Figure 4. Noise measurements divide the genome into distinct regulons and inform an understanding of the dimensionality of a cell

(a) A map of noise correlations among 182 proteins showing distinct blocks that share patterns of covariance. Prominent among these are Amino Acid biosynthesis (magenta outline), Mitochondrial (blue outline), and Stress responsive (red outline) clusters. A smaller group of cell cycle regulated genes are also apparent (black). (b) Scatter plots comparing the covariances of Pgm2, Tsa2, Arg4, and Cit1 with the 182 proteins show similar covariance patterns for two members of the same stress responsive cluster (Pgm2, Tsa2), anti-correlated patterns for two members (Arg4 and Tsa2) of distinct cluster, and the presence of ‘off-diagonal’ interactions between different clusters (Cit1 and Arg4). (c) A principal component analysis of the covariance dataset shows that five principle components (PCs) can describe ~80% of the observed variance. Contribution of the noise in different genes to the first PC, PC1, is plotted in the order in which they appear in (a). Values are smoothed using a sliding window of size 3. (d) Expression of 184 GFP-tagged proteins in a Pde2 over-expression background. The results are reported as a log2 of the ratio of GFP in the overexpression strain normalized to that of the wild-type. Overexpression of Pde2 was achieved using an estradiol inducible GAL1 promoter. Proteins are in the order in which they appear in (a). Induction values were smoothed with a sliding window of size 3.

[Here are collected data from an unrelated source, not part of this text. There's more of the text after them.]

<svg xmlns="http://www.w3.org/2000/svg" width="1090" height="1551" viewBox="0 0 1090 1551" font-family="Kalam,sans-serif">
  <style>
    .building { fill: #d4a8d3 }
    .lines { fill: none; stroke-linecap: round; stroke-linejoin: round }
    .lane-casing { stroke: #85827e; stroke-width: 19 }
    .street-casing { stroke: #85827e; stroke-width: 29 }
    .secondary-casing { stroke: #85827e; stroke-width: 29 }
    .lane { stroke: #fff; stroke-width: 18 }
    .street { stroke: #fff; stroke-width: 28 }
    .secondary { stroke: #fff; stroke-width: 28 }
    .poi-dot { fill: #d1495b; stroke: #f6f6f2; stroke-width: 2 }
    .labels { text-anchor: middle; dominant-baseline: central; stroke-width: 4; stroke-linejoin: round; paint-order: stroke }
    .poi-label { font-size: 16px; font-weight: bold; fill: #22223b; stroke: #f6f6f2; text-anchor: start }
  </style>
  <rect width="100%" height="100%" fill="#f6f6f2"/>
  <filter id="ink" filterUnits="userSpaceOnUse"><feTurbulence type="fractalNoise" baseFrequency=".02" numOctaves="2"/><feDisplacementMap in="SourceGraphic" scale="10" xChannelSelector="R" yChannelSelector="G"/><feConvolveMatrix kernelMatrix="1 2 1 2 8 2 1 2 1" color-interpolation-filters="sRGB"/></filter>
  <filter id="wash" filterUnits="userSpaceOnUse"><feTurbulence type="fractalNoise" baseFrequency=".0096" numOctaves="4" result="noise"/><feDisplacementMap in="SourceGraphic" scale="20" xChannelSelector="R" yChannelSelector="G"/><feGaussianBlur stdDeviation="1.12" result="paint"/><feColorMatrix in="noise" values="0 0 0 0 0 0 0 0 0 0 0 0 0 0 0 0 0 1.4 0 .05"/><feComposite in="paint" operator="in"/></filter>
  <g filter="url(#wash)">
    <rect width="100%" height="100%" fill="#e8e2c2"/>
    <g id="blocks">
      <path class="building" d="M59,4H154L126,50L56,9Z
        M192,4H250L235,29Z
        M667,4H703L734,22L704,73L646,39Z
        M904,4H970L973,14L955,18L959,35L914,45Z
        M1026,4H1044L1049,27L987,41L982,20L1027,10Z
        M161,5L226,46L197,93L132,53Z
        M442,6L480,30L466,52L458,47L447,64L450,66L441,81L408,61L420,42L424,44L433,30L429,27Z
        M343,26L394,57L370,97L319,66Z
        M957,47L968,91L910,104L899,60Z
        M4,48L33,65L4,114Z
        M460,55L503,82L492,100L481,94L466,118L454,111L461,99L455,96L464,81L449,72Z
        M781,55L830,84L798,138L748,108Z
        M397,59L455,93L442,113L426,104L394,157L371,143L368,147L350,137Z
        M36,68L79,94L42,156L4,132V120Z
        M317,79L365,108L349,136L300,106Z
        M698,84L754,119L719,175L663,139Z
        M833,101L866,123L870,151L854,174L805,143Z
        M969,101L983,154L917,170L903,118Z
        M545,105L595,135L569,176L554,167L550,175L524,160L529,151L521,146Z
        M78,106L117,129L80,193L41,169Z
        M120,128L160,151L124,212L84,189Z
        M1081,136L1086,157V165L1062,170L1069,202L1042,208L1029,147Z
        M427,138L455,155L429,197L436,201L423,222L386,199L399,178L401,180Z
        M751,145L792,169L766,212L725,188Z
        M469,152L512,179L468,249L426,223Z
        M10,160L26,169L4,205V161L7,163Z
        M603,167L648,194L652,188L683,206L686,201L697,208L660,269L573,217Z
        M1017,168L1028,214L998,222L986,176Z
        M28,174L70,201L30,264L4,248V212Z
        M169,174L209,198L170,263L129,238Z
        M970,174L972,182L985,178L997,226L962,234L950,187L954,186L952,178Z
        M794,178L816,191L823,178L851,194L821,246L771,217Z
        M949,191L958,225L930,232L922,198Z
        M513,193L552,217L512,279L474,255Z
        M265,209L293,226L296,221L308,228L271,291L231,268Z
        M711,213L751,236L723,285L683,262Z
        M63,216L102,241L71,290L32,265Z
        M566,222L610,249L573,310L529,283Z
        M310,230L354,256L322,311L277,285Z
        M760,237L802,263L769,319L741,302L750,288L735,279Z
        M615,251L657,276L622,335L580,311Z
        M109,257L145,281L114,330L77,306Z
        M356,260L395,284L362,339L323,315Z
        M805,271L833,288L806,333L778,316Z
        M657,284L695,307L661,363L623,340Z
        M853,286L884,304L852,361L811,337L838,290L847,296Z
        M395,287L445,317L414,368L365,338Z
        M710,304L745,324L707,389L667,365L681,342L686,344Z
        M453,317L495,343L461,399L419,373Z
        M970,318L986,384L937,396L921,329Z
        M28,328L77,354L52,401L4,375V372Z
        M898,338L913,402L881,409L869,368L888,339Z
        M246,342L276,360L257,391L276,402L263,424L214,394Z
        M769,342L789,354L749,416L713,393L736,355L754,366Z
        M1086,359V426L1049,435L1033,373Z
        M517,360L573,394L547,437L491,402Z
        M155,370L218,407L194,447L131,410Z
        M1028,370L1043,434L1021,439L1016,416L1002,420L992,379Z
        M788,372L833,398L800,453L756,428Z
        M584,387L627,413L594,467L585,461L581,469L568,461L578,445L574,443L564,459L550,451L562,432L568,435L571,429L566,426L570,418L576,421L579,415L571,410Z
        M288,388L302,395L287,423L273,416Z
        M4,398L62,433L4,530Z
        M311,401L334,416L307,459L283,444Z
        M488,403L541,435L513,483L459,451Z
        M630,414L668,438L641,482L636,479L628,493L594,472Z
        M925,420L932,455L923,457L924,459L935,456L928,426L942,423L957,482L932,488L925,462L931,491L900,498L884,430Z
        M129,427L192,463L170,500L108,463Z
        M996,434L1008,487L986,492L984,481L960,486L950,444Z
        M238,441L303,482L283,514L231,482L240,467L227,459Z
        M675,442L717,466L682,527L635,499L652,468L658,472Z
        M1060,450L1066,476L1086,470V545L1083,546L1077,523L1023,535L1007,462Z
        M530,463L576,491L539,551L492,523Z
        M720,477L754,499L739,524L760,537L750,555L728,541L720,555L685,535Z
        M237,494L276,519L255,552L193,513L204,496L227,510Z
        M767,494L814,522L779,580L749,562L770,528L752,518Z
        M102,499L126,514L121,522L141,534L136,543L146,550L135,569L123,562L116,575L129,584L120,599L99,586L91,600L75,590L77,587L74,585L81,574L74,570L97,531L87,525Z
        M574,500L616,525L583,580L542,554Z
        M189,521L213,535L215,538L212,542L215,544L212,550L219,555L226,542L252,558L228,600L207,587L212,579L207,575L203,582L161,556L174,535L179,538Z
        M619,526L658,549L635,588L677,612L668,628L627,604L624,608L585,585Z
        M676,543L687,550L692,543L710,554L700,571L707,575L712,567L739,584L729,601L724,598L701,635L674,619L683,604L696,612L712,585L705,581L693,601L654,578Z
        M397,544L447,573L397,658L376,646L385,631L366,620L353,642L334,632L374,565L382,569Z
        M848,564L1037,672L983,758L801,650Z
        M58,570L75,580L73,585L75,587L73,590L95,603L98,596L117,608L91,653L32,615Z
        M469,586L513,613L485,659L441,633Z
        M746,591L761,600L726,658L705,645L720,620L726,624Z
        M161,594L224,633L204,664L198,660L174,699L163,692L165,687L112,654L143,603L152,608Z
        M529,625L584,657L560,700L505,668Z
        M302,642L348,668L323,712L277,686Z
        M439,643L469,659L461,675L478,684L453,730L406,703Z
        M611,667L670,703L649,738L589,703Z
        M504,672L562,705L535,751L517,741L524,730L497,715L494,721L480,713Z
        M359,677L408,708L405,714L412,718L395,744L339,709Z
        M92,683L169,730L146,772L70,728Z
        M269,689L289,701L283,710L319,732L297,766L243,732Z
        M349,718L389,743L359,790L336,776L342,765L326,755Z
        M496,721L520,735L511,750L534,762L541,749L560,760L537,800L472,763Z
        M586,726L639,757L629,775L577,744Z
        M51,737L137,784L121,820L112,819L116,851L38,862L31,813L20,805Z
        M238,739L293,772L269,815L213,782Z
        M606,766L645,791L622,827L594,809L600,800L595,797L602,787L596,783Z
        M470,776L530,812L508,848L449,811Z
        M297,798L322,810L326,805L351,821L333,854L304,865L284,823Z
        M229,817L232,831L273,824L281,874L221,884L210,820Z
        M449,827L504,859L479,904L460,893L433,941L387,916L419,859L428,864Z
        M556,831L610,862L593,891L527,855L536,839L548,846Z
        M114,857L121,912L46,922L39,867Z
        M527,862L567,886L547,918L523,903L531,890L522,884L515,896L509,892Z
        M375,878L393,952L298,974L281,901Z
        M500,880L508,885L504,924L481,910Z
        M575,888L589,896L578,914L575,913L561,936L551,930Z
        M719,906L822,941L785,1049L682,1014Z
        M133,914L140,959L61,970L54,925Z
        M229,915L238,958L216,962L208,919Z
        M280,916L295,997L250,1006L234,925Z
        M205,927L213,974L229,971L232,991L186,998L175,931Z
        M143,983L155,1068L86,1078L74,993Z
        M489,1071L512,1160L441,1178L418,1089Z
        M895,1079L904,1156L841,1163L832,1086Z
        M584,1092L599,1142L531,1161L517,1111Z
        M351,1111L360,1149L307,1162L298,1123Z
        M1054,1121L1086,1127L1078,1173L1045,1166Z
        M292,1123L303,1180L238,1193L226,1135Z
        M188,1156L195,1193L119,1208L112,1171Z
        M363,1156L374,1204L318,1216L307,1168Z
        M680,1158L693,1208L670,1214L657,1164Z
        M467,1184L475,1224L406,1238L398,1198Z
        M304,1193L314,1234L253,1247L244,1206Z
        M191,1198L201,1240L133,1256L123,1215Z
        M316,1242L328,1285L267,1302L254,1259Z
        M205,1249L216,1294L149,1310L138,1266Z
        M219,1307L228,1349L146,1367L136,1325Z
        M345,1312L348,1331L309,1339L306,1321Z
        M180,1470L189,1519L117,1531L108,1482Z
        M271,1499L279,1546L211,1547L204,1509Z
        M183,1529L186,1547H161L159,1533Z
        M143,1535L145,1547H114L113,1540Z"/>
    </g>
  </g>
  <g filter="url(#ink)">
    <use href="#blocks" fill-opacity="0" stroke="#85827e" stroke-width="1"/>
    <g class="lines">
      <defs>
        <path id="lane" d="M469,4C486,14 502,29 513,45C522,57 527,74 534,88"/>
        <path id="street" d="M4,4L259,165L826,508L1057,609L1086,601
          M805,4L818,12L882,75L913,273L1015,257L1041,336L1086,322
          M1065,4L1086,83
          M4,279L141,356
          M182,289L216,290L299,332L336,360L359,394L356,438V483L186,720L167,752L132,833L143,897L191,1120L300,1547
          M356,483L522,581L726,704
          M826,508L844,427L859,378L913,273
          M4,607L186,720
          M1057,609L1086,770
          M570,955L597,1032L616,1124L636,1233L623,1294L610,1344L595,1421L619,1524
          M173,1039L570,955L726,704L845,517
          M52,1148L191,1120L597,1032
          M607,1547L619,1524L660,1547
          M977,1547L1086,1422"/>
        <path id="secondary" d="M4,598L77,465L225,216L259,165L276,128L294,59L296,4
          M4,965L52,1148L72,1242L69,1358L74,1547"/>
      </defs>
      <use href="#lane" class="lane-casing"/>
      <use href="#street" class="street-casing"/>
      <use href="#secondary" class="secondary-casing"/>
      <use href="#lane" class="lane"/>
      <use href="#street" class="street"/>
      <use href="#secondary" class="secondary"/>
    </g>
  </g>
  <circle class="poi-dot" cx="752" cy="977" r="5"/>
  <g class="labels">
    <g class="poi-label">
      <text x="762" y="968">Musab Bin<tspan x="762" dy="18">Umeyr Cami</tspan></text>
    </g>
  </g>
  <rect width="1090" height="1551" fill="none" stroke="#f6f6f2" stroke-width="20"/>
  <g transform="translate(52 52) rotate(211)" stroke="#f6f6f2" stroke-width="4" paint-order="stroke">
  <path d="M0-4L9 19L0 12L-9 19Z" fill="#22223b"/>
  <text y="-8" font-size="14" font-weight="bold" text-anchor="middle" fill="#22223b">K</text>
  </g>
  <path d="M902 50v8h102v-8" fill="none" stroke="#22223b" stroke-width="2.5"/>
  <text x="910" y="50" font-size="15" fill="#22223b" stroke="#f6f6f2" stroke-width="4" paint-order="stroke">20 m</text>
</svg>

Figure 5. Genetic perturbations tie the Msn2/4 noise regulon to PKA signaling and demonstrate that mean expression of a pathway and covariance within a pathway have a complex relationship

(a) Noise-induced covariance between Hsp12-RFP and Pgm2-YFP is altered in heterozygous deletes of PKA pathway members, showing significant decreases in PDE2/pde2, IRA2/ira2, and GBP1/gbp1 strains and an increase in the RAS2/ras2 strain. Error bars represent standard error of means (n=6) (b) Covariance of Pgm2 and Arg4 as a function of mean Pgm2 expression as the levels of Msn2 are varied. Overexpression of constitutively active Msn2 to various levels results in a log-linear increase in covariance between Arg4 and Pgm2 as a function of Pgm2, and non-loglinear increase in covariance between Pgm2 and Hsp12, two proteins whose genes promoters are targets of Msn2. Error bars represent standard error of means (n=3).

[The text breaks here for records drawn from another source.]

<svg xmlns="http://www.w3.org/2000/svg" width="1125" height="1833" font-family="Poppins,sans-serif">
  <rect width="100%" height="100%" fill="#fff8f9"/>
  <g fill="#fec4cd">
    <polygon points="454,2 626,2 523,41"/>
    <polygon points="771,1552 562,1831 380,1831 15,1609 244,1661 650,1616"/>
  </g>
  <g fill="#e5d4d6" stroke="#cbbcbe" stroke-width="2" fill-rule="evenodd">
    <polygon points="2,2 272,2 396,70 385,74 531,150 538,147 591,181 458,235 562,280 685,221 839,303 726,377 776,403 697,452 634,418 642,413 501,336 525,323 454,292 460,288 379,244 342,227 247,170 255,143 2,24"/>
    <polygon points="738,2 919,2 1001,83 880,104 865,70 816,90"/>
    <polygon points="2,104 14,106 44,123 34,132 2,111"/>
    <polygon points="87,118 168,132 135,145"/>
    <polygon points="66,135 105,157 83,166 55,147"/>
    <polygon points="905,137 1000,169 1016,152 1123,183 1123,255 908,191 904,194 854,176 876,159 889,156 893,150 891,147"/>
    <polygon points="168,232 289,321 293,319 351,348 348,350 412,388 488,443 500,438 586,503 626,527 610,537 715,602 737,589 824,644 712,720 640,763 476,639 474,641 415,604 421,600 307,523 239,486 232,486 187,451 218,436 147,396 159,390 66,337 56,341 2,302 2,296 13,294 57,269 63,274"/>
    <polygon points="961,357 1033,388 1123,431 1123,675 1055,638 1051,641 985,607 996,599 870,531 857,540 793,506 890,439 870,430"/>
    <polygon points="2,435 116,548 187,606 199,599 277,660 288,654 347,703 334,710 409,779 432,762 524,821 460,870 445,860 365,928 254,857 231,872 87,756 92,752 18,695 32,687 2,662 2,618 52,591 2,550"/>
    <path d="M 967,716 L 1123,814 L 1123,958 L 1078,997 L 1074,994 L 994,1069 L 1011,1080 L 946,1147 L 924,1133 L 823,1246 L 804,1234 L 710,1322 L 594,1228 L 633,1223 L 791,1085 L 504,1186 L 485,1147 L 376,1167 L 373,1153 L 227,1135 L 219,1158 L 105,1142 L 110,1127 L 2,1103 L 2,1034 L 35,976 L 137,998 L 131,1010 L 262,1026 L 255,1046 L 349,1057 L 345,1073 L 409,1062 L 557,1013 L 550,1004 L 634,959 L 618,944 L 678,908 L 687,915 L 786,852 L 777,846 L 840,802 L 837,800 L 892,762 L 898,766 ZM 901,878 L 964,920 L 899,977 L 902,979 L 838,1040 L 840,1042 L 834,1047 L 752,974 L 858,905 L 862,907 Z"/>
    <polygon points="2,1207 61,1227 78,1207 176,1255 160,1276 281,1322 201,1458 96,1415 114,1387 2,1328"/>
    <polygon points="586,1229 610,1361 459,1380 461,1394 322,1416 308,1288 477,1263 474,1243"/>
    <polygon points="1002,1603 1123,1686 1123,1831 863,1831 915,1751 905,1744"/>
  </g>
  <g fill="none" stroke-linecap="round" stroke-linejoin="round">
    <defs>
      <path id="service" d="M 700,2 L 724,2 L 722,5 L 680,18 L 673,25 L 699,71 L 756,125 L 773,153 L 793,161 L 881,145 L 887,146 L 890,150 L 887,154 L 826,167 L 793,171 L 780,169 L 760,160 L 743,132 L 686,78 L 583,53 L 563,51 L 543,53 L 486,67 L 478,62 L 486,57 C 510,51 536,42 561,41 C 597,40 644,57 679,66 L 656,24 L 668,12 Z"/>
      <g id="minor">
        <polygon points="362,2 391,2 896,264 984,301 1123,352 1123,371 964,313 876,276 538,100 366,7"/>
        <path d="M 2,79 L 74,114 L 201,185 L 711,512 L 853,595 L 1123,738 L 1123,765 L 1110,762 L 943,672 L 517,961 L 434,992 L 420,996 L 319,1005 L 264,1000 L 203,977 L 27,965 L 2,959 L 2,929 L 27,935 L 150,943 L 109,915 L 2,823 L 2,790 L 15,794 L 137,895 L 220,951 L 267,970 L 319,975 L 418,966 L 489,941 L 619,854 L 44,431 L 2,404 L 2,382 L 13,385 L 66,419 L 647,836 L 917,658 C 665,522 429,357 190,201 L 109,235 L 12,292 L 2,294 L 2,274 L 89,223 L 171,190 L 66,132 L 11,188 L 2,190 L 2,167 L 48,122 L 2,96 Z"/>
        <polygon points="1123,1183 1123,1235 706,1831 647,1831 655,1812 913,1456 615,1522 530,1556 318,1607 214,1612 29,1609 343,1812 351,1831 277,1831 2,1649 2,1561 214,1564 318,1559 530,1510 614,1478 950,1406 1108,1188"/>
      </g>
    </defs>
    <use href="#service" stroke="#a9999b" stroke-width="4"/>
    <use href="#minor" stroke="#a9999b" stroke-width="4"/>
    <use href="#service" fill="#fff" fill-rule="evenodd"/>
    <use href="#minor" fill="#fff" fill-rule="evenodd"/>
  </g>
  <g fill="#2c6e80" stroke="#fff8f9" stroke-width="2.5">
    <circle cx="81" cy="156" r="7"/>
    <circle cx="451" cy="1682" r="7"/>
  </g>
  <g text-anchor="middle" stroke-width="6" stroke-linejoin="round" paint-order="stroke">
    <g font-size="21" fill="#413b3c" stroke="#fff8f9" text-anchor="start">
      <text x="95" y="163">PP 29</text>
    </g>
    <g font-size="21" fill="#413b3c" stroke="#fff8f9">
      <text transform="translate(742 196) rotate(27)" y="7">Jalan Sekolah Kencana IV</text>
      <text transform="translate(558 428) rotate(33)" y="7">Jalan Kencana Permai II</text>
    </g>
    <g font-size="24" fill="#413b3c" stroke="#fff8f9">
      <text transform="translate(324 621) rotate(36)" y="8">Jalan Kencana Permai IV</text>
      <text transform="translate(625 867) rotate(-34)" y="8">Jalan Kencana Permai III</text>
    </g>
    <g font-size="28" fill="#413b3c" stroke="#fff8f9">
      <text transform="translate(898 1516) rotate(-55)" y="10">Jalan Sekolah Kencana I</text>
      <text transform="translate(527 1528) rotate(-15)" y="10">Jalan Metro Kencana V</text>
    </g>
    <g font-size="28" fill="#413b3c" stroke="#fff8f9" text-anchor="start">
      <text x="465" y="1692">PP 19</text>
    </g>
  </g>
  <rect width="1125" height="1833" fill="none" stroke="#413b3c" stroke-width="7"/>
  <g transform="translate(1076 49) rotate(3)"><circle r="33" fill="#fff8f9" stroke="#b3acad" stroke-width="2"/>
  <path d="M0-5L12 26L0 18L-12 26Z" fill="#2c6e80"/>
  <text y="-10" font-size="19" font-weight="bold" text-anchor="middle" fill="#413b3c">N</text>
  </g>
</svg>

Figure 6. Covariance measurements of heterozygous strains link noise in amino acid biosynthesis to Tor signaling

(a) Covariance of the amino acid biosynthesis protein Arg4-mCherry and the mitrochondrial protein Cit1-GFP plotted against the geometric mean of Arg4-mcherry and Cit1-GFP for 188 heterozygous deletion mutants. Values are displayed as log2 fold change over WT. Strains referred to in the text are highlighted in cyan. Error bars in upper left show standard deviation of replicate measurements. (b) Change of Arg4 mean and covariance between Arg4 and members in the amino acid biosynthesis group in RTG1/rtg1, RTG3/rtg3, and TCO89/tco89 heterozygous strains. Values are displayed as log2 fold change over WT. RTG1/rtg1 and TCO89/tco89 heterozygous deletions cause significant increases in covariance, while RTG3/rtg3 has no significant effect on the covariance. TCO89/tco89 heterozygous deletion, but not RTG1/rtg1 heterozygous deletion, increases mean gene expression of amino acid biosynthesis genes. Error bars represent standard error of means.